La tecnologia non potrà mai sostituire l’umano, potrà essere usata per integrare l’attività umana. La pandemia ha fatto vedere quello che c’era già prima, ha esposto delle criticità al mondo. Nella medicina posso curare o intervenire, la visita a domicilio va integrando il contatto umano. Il sorriso e la voce digitale non sono la stessa cosa del reale, la spontaneità della ruga non è umana nel metaverso.

Vicino alla persona si sentono le nostre frequenze, ciò serve per integrare e accelerare i tempi.

Per esempio, certe telecamere devono identificare se una persona ha dei malesseri, rilevare la pressione e mettere in atto la telemedicina. Il match in modo ibrido costituisce la prevenzione, la tecnologia può essere la cura e il seguito è meglio lasciarlo in mano agli esseri umani. Accelerare e prevenire attraverso la tecnologia, che può agire così in modo veloce e imparare, istruita dall’uomo con informazioni regolamentate e strutturate.

ChatGPT è una banca dati immensa mai esistita, non è intelligenza artificiale, connotata da informazioni identificate a livello mondiale. E’ un repository con tanti dati che lavora attraverso diversi algoritmi di machine learning e deep learning, ma non può sostituire il professionista sanitario o un informatore sul farmaco.

La tecnologia non deve essere abusata per curare le persone. E’ utile al medico qualora sia regolamentata per avere accesso ad una banca dati più veloce, in cui ChatGPT fornisce un pensiero laterale per interpretare delle analisi e trarre una diagnosi o una cura, a completare le proprie competenze a partire dall’esperienza.
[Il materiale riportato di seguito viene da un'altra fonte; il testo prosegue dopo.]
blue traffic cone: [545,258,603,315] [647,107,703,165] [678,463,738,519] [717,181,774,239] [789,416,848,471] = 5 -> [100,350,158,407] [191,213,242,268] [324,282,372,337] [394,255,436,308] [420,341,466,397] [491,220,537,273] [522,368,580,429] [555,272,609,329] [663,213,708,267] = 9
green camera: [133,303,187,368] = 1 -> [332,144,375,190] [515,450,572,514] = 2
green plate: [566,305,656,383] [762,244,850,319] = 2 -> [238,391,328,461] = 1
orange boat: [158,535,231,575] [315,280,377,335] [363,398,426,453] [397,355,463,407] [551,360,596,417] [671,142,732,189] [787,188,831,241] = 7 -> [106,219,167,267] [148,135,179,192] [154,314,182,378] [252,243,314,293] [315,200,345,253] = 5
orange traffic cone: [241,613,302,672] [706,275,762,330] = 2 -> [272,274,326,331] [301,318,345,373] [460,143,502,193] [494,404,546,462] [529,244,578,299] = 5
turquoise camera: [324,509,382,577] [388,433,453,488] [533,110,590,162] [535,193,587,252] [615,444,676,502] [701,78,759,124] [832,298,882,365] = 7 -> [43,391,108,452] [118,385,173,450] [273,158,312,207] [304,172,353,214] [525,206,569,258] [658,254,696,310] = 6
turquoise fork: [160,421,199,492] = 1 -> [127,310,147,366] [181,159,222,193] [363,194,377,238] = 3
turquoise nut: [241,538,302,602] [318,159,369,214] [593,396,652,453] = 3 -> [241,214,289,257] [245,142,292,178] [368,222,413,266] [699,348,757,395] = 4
L’esperienza non deve essere paragonata alla competenza, è un mindset che permette di prendere una decisione in base a un contesto diverso.

Contatto medico-paziente – immagine: Canva

La mente con tante azioni e competenze a parità di analisi e sintomi, permette di fare uno switch tra persone diverse ed restituire una cura differente. Lo fa con l’esperienza e non con la sola competenza.
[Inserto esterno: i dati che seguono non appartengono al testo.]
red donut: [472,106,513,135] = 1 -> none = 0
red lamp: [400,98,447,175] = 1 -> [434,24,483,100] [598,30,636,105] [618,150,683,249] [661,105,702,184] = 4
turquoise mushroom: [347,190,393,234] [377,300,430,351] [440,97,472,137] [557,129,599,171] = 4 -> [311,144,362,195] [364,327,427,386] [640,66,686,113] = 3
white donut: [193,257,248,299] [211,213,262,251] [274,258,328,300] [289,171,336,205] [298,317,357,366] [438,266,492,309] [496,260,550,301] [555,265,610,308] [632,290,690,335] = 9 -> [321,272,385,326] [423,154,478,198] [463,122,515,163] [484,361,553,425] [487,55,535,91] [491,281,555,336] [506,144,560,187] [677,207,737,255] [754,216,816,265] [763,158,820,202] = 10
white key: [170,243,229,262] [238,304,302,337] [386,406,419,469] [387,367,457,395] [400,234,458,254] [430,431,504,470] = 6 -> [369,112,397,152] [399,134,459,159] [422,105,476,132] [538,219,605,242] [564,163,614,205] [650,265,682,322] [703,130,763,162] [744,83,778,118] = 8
Qual è secondo te la miglior simbiosi possibile uomo-computer?

L’intelligenza artificiale nasce perché apprende ogni giorno, per questo è perfettibile. Anni fa venne usata per strada con il riconoscimento facciale in America per motivi di sicurezza poi tolta per motivi etici. Saprà fare le cose meglio di noi ma non come noi.

L’intelligenza artificiale implica sfide sociali, morali ed etiche alcune non abbiamo ancora capito dove arriveranno, è un qualcosa che andrà umanizzato attraverso il controllo. Citando uno spot: la potenza è nulla senza controllo.